### What the task asks
In the entries that follow, how many lines hold the string "staff"? Give only that number.

### Source material
####
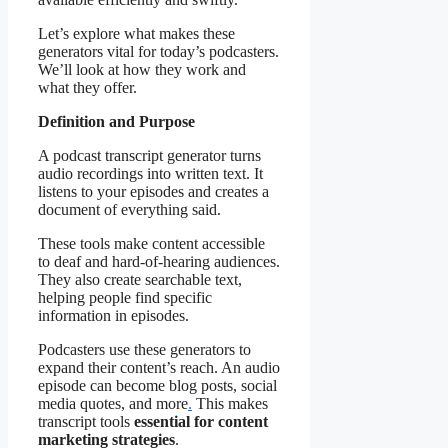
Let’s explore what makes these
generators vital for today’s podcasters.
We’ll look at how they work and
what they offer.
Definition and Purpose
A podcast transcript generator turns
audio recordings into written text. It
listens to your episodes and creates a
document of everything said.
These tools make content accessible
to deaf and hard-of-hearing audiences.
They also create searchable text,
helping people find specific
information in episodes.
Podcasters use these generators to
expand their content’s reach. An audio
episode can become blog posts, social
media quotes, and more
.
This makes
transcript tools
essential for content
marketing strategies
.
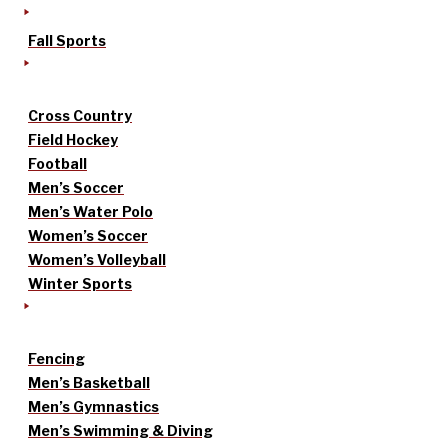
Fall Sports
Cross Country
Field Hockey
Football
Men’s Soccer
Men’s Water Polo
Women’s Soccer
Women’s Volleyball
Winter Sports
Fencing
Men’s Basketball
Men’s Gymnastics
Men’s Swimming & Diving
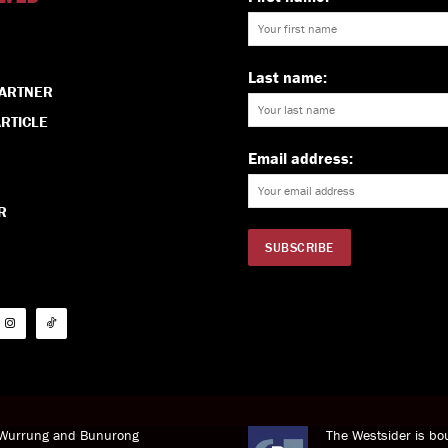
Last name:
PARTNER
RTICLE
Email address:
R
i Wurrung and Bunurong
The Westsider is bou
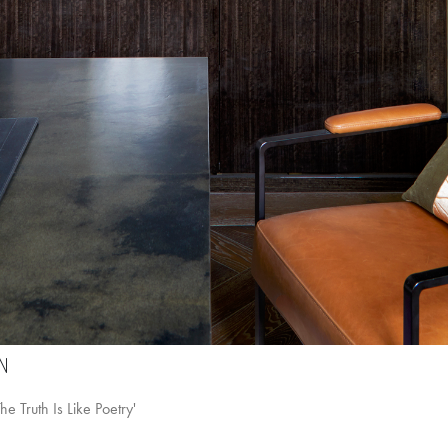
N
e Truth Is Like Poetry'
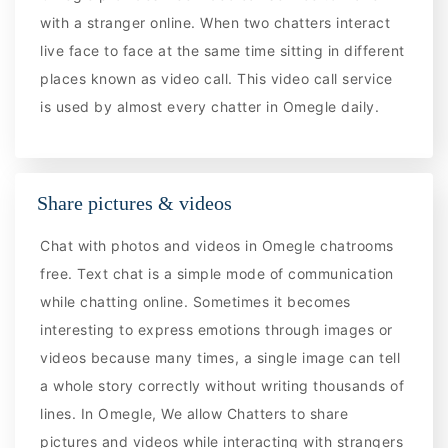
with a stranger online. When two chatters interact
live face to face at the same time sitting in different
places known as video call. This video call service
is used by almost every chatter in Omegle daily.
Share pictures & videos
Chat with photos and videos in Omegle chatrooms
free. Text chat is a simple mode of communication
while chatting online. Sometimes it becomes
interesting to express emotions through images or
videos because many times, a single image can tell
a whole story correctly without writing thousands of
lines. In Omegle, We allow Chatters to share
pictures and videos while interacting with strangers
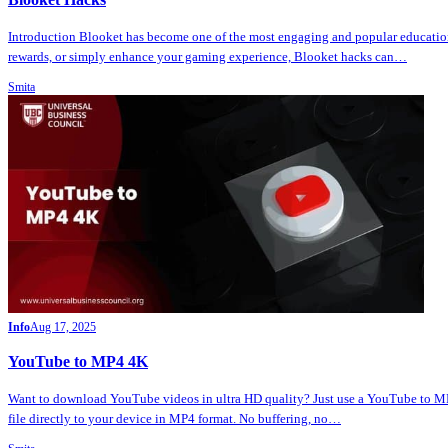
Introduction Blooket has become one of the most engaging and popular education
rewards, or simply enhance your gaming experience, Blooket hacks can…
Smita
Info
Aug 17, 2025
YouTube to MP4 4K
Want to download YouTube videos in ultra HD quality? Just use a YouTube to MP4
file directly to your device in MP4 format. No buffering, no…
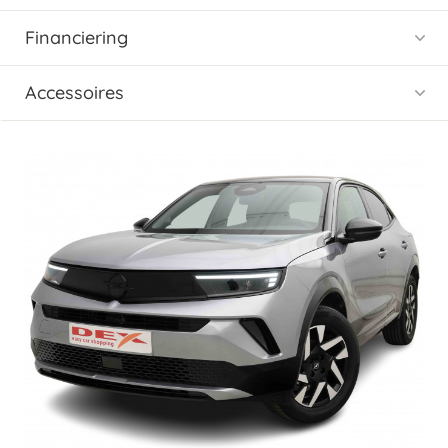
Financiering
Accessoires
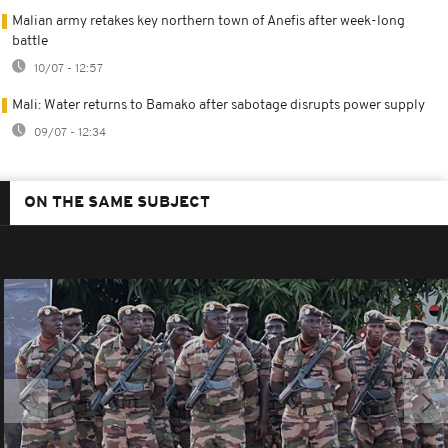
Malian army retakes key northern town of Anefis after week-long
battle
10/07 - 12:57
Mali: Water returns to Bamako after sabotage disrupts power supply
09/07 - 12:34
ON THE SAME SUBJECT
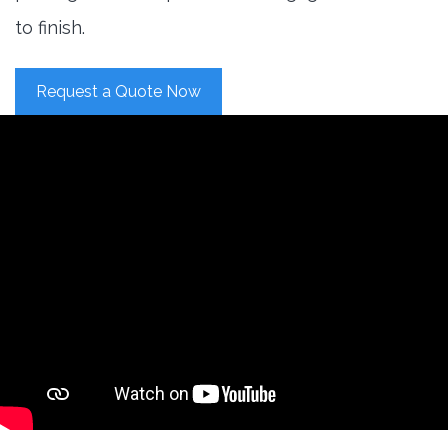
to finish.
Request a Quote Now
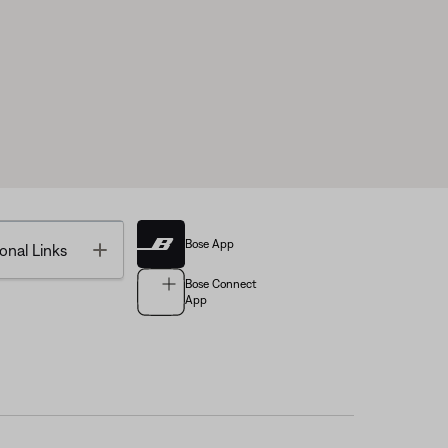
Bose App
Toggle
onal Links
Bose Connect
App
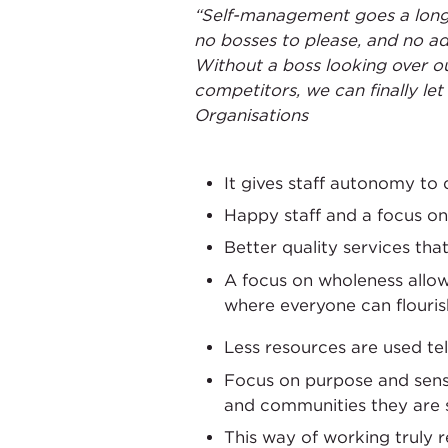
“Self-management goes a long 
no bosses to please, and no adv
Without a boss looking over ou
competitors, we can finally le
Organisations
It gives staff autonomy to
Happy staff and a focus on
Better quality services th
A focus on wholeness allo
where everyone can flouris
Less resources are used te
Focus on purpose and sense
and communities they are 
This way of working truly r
####
### Answer space
2